I run Local Marketer News. I continue to run my own local marketing business and I train local marketers as well in helping them to go out.
One of the things that’s very important for me is it’s not just about a local marketer making money. It’s about a local marketer making a difference for the businesses that they talk to, making a difference for the businesses that they’re working with and making sure that anyone they talk to when they leave them they’re better served from having taken the time to speak with them.
The other thing I tell people is it’s producing the results and doing the things you say you’re going to do. That will make you more in the long run than anything else you can do whether you’re a local business owner with a local marketing consultant…delivering on what you say you’re going to do is the key. If you don’t do that you might as well…everything else is a moot point.
Really that’s the main thing I’m focusing on right now is helping and giving the right information, putting the right information out there so people can take it and utilize it for the best result and the best benefit for the business owner. That’s really what I’m devoted to at this point.
Jack: Yeah. That’s fantastic. I think it goes a long way. People get hit every single day with the ‘I can get you on the front page of Google for $99.’ I call it the front page of Google peddlers, you know.
Finding people who really understand marketing is going to give you a tremendous advantage over using those type of folks and over your competition for sure.
One thing I like to ask every guest is what book should be on the top of every local business owner’s reading list right now?
Jody: The top of every local business owner’s reading list right now I would say is a book by Grant Cardone called 10x Rule because we get really busy. We think we’re busy doing stuff. We think we’re giving our all.

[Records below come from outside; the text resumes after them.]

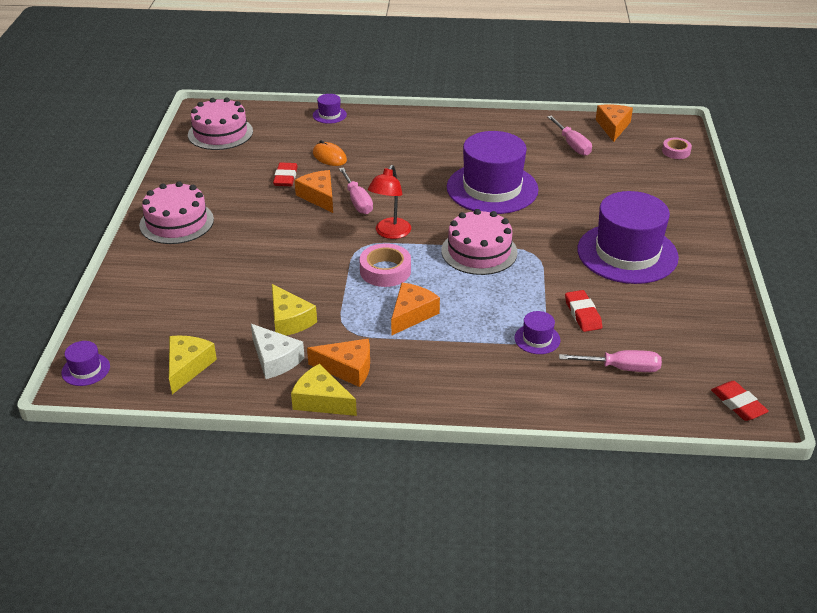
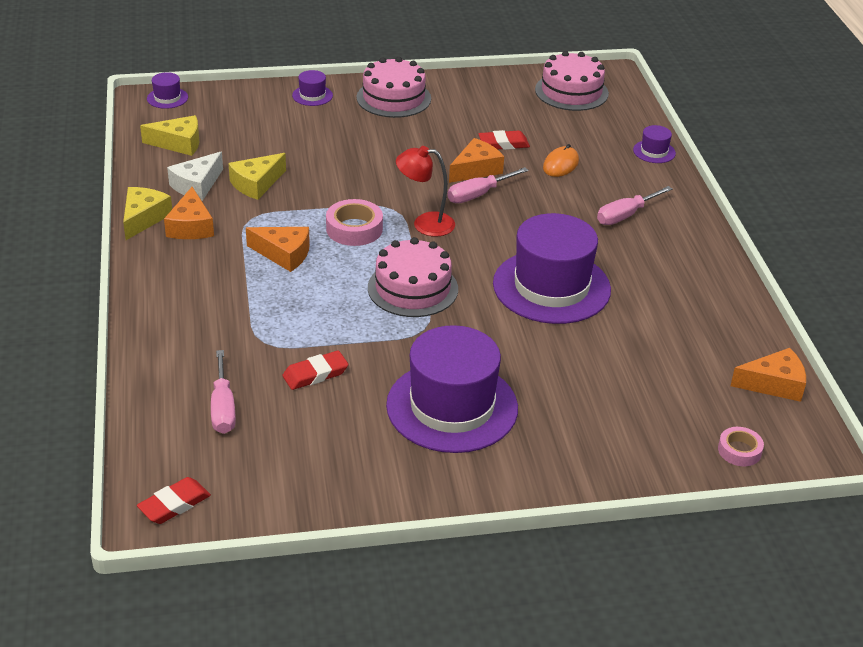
camera: 75 degrees right, 0 degrees up
purple hat [515,311,560,354] -> purple hat moved to [292,70,333,106]
pink screwdriver [547,115,592,156] -> pink screwdriver moved to [597,186,673,225]

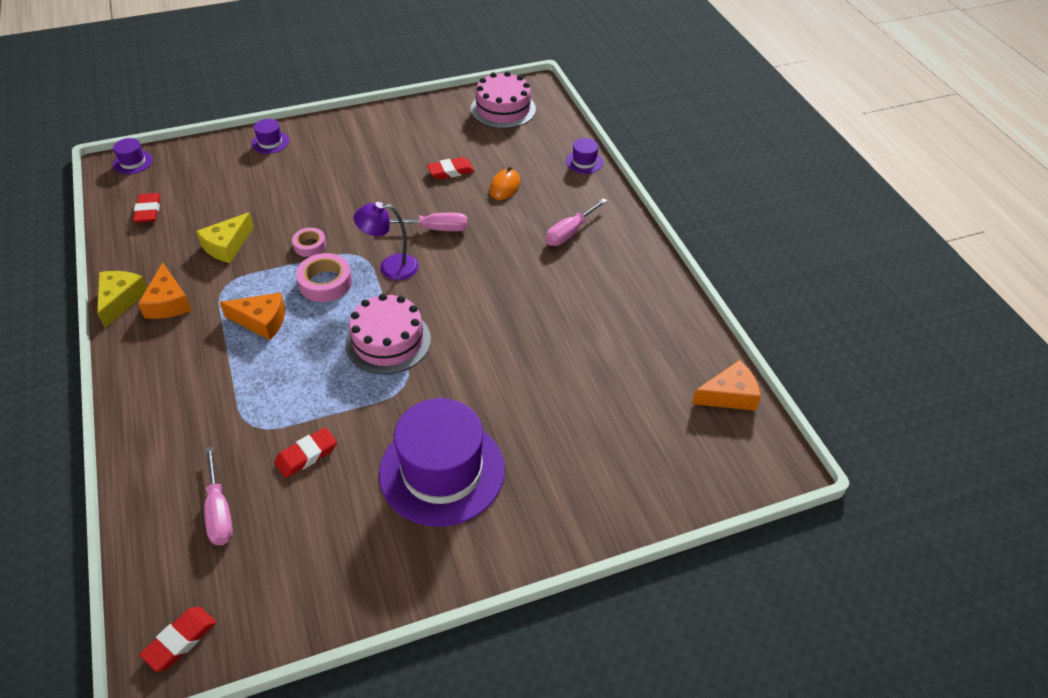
camera: 10 degrees left, 10 degrees up
yellow cheese [140,115,199,156] -> red eraser [133,193,161,223]
white cheese [167,152,223,201] -> none
pink cake [357,57,431,118] -> none
red lamp [396,146,455,237] -> purple lamp [353,202,419,280]
pink screwdriver [447,167,529,203] -> pink screwdriver turned 135 degrees counterclockwise [390,213,467,231]
orange cheese [449,138,504,183] -> none
purple hat [493,213,611,324] -> none
pink tape [718,427,764,466] -> pink tape moved to [292,228,326,257]

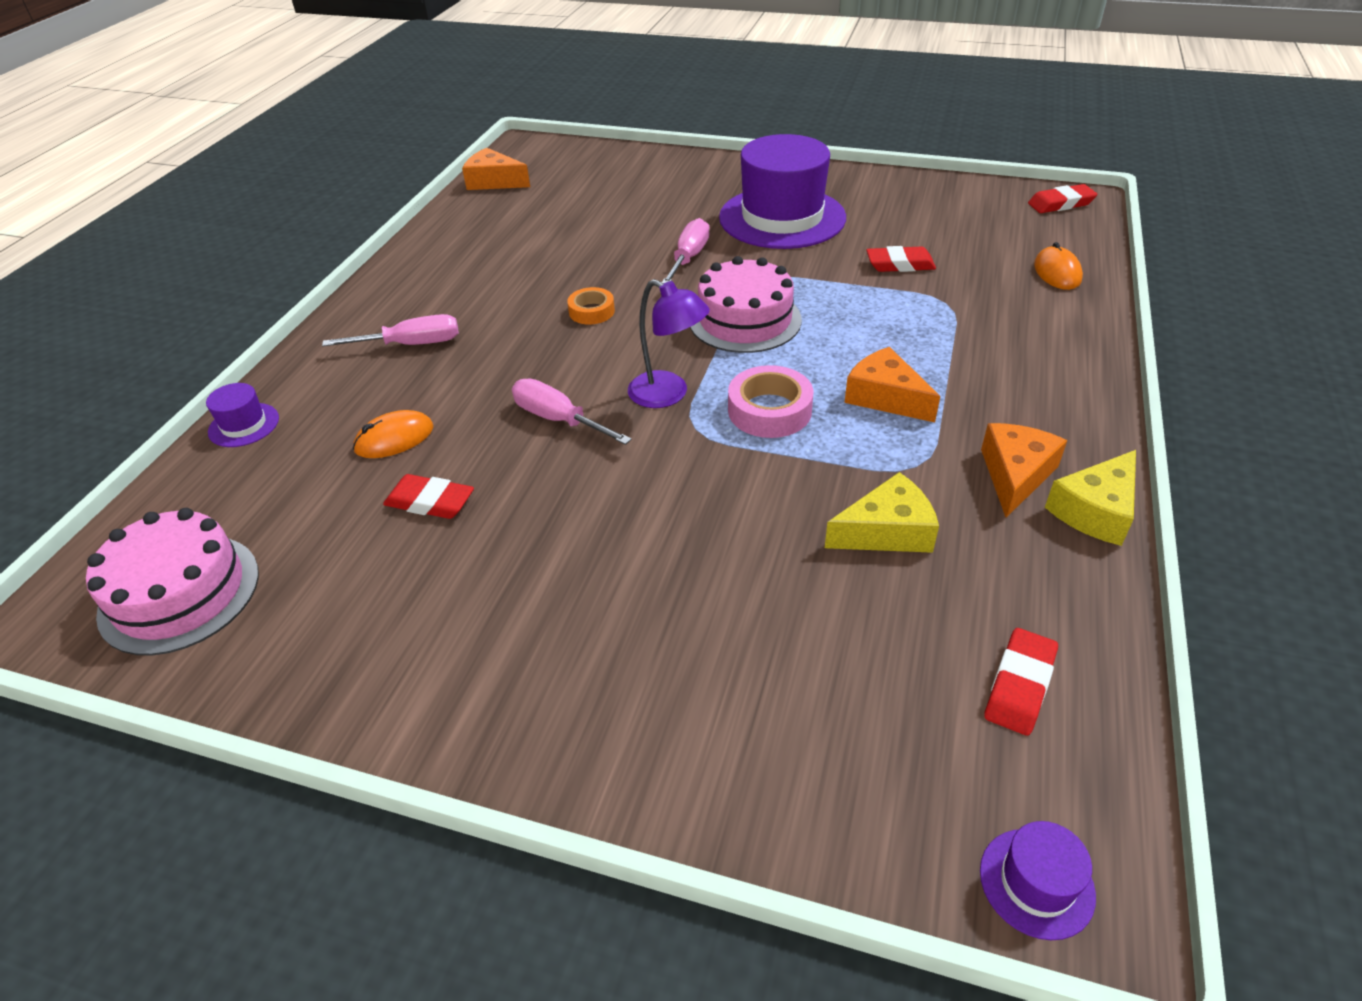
camera: 140 degrees left, 5 degrees down
pink screwdriver [204,446,233,545] -> pink screwdriver moved to [662,218,710,284]
purple hat [251,119,289,154] -> none
pink tape [292,228,326,257] -> none
none -> orange tape [567,287,615,325]
none -> orange mouse [1034,242,1083,290]

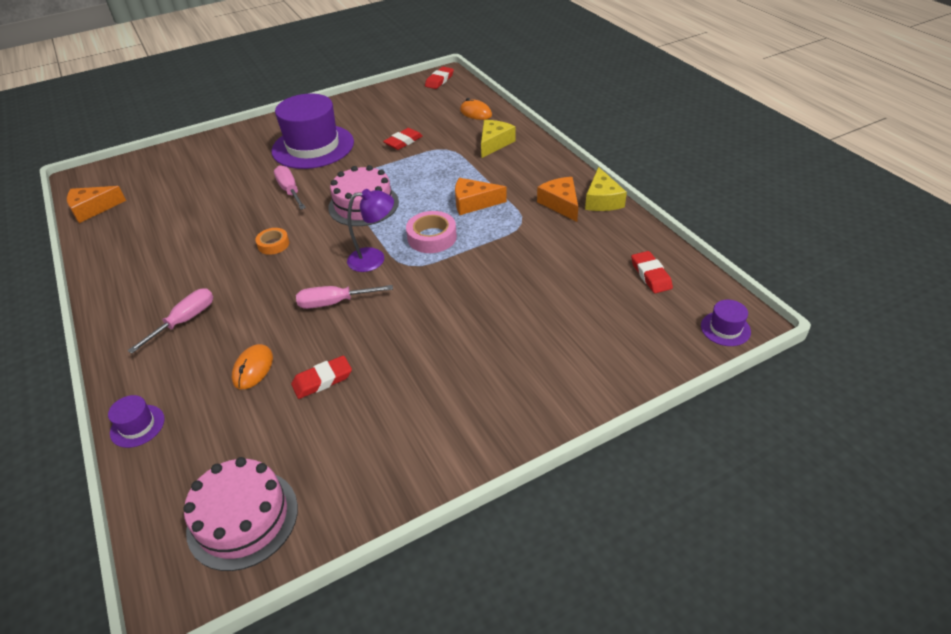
camera: 45 degrees left, 0 degrees up
yellow cheese [825,472,939,553] -> yellow cheese moved to [481,120,516,158]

I would say instead of buying the book get the download and listen to it because Grant’s an interesting character. Love him or hate him he’s an interesting character. He is passionate. His passion comes through on that 10x Rule and it’s probably made more of a difference for me in the last year than anything.
I’ve read a lot of stuff. I could turn this camera around and look at my bookcase back here above me and it’s full of stuff. As a matter of fact, somebody sent me a blog post awhile back on the Top 10 Sales Books in my bookcase. All I had to do is take a picture right up above my head.
But that 10x Rule will really stop and make you look at are you doing everything. Are you really productive or are you just busy? It can really help pull back the curtain and look at what you’re really doing for your business and it’s made a great difference in the amount of productivity that I’m able to do.
It’s not a productivity book. It’s a ‘how you look at things’. It’s a different perspective.
Jack: A fantastic suggestion. That right there, folks, is what this is all about. It’s giving you that X-Factor in taking your business and becoming the local guru in your industry and making people want to do business with you.
I think just putting into place what you learned today is going to take you leaps and bounds in that direction.
Jody, I want to thank you very much for coming on today. Looking forward to seeing what you’re up to in the future. We’ll see you next time to get your Online X-Factor.
Great webinar, guys. I am glad to see you two working together.